URBPO(ICC Pub.No750E)の背景には、eUCP(電子的書類呈示に関する2007 年信用状統一規則
(UCP600)の補充規定)が公表されているが、貿易決済の電子化が期待されたほどに進捗しなかった事情
があると思われる。そのような事情は、書類のうち伝統的な荷為替決済の重要な書類、すなわち船荷証券
の電子化が容易でなかったことに大きく影響を受けていると思われる1。電子データは情報であるが、紙の船
荷証券は情報の伝達の他に権利義務を譲渡する機能を伴うものである。その権利義務に経済的価値が認
められ、金融上はそれに担保価値を認め、さらには、裏書による簡便な権利譲渡を可能にする仕組みとして、
紙の船荷証券が機能している。この船荷証券の二重の機能を、TSU(Trade Service Utility)
**********
**次の課題**
1. 船荷証券に関する引用文によれば、紙の船荷証券は情報の伝達のほかにどのような機能を伴うか。
2. 船荷証券の電子化を扱った引用文の続きを、示された最後の部分から書き継げ。
リストは引用文とは別個の資料である。
**********
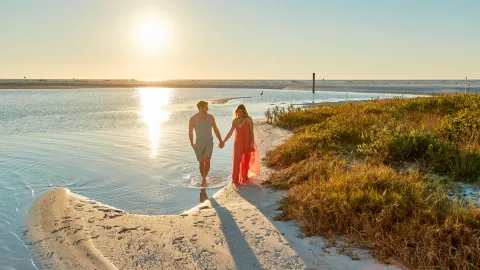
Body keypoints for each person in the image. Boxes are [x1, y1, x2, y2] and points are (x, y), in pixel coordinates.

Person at [221, 104, 260, 185]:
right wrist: (224, 141)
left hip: (247, 141)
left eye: (241, 112)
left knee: (246, 160)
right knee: (236, 161)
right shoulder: (235, 121)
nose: (240, 113)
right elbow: (230, 132)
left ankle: (244, 177)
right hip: (238, 143)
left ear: (244, 112)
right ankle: (235, 180)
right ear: (236, 112)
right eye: (238, 112)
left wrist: (252, 141)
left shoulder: (248, 119)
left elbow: (251, 131)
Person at [189, 101, 223, 187]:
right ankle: (203, 177)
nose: (208, 109)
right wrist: (192, 143)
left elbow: (215, 129)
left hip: (209, 142)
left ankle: (204, 179)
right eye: (206, 107)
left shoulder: (211, 117)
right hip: (199, 143)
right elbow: (190, 132)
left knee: (207, 160)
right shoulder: (192, 119)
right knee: (201, 163)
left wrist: (220, 140)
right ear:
**********
**記述解答**
1. 権利義務を譲渡する機能を伴う。

2.
という自動
照合の仕組みと、船荷証券の権利義務の譲渡・履行という機能面をBPOという保証(銀行による支払い確
約)の仕組みに組み替えることにしたものとして、TSU/BPOのセットを見ることができる。これにより、船荷証
券の電子化に等しい効果を、従来のような電子法務局(信用ある第三者機関=Trusted Third Partyと呼
ばれる厳重な権利管理システム)を設けて権利を預託する重いシステムではなく、より簡便な銀行保証により
達成しようとしたものと見ることができる2。一件毎の取引を基本に、取消不能信用状と同じ構想を維持したい
ときは、TSU/BPOのセットで取引決済を行えば良いだろう。したがって、このセットによる貿易代金の決済は
eL/CないしはLite L/Cによる簡便な貿易決済を企図していると見なすことができる。ただし、UCP600の補
充規定とされた12 ヶ条のeUCPと異なり、URBPOはBPOを中核において16 ヶ条にわたって規定する独立
した規則であり、eUCPにとって代わるものである3。売買取引当事者が電子データの自動照合による「履行
確認」と言う情報面のみを利用したいのであれば、情報の自動照合および通知機能のTSUのみを利用し、
その結果を受けSWIFTシステムを介する振替指図(electronic fund transfer)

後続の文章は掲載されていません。